Direct and Mediated - Text 1
The term “cinéma direct” was proposed by Mario Ruspoli as an alternative to “cinéma-vérité”[1] in the report he wrote for UNESCO in October 1963. The term suggests an analogy between the shooting equipment in the process of coming to fruition, which he called the “lightweight synchronous cinema group,” and the direct injection found in the engines of Formula 1 race cars. This direct injection is unique in that it turns together the two camshafts (primary and secondary) which constitute the drive train in order to improve the performance of the transmission, just as the synchronous audiovisual crew must record the sound and the image together and act “like a single person.” In both cases, the mechanism at work should make it possible to adapt quickly and without interruption to the vagaries of the terrain. As Gilles Marsolais would write, it was thus a case of a cinema “with a direct connection to lived experience”[2] which defined an attitude and methods and techniques. The term thus describes changed relations between lived experience and cinema.
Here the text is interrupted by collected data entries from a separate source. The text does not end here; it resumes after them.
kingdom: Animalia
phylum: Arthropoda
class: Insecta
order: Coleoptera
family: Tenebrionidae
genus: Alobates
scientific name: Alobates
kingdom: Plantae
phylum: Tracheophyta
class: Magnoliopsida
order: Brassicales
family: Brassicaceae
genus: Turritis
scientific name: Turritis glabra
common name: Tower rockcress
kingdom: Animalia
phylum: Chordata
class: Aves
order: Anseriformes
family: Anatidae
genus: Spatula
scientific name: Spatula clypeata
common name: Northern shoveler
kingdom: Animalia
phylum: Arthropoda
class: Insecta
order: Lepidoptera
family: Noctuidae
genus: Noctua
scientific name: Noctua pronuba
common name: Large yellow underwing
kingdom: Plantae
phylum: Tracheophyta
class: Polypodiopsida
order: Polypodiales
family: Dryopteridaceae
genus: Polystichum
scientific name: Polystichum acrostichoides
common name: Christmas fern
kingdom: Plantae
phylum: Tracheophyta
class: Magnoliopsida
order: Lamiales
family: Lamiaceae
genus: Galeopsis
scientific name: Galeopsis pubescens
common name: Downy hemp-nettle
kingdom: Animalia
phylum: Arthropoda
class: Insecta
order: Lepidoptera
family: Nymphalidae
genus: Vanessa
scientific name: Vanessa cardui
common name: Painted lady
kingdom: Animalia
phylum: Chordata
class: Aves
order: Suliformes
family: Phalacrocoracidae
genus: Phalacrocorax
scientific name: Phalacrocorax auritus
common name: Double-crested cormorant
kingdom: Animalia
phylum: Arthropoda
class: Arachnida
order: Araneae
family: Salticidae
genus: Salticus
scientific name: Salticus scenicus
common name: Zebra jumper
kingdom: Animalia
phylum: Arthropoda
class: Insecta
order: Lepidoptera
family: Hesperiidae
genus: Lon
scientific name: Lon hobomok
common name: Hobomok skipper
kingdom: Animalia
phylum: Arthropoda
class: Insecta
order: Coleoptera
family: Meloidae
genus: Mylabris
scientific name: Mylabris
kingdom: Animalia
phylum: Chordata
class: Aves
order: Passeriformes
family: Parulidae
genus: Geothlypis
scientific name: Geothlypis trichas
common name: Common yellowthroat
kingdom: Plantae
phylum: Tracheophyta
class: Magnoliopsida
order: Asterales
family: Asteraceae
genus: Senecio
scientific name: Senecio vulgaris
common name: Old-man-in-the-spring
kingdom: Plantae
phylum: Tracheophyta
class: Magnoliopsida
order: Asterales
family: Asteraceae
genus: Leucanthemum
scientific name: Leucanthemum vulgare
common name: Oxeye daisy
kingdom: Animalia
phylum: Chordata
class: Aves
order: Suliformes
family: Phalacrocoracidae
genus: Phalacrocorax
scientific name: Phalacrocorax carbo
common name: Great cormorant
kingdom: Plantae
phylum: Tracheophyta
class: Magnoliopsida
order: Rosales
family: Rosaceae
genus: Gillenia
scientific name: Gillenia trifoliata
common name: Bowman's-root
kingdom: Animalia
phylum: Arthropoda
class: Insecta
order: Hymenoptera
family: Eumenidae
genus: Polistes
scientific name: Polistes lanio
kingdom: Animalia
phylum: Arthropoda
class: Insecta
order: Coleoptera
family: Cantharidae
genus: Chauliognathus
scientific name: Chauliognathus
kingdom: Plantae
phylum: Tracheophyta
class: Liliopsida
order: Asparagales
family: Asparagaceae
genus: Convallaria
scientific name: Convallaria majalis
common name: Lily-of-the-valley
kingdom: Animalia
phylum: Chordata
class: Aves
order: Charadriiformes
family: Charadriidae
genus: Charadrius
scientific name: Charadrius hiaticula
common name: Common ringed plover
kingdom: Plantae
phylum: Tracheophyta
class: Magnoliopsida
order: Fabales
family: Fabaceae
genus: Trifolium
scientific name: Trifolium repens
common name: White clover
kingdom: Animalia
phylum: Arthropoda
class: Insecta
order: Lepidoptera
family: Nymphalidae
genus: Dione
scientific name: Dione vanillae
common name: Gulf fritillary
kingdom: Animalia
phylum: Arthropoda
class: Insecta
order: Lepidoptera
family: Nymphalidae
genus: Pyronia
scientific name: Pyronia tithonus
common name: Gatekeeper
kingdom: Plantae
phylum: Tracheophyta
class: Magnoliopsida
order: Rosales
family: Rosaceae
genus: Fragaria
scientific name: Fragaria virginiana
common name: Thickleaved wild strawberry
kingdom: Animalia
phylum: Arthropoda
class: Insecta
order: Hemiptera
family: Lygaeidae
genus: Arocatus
Contrary to what the adjective “direct” suggests, however, the aesthetic of the cinema of this name draws on film techniques associated with a gap, with disjunction, even with the deferred. Louis Marcorelles insisted on this peculiarity when he wrote:
It is not enough to film people and things directly for them to be filmable, it is not enough to show them for them to be interesting. Meaning that direct is the opposite of the merely immediate: it restores the real mediation which develops in any authentic knowledge endeavour.[3]
During its experimental period (1958-1965), developments in direct cinema made possible the exploration of the dialectical possibilities of film technology. In this way, it came to question the relations between distanciation and fraternization,[4] identification and otherness, truth and mystification. This reflexive project gave rise to specific methods – clean feed circuit, staging by selection, scripting in the editing, feedback – which introduced the idea of doubling up, distance or feedback of a kind which render relations with reality more complex.
The Sound-Image Disjunction
The earliest experiments in on-site sound recording using the double system made possible by the use of magnetic tape were, paradoxically, the source of a productive rift: the sound recorder – the Nagra for the most part – and the camera – KMT Coutant-Mathot, Arriflex 16, Auricon (modified to be double system) or Éclair 16 – recorded the sound and image separately. The camera operator and the sound recordist worked together on two distinct materials, as indicated by the use of a clean feed circuit by the camera operator.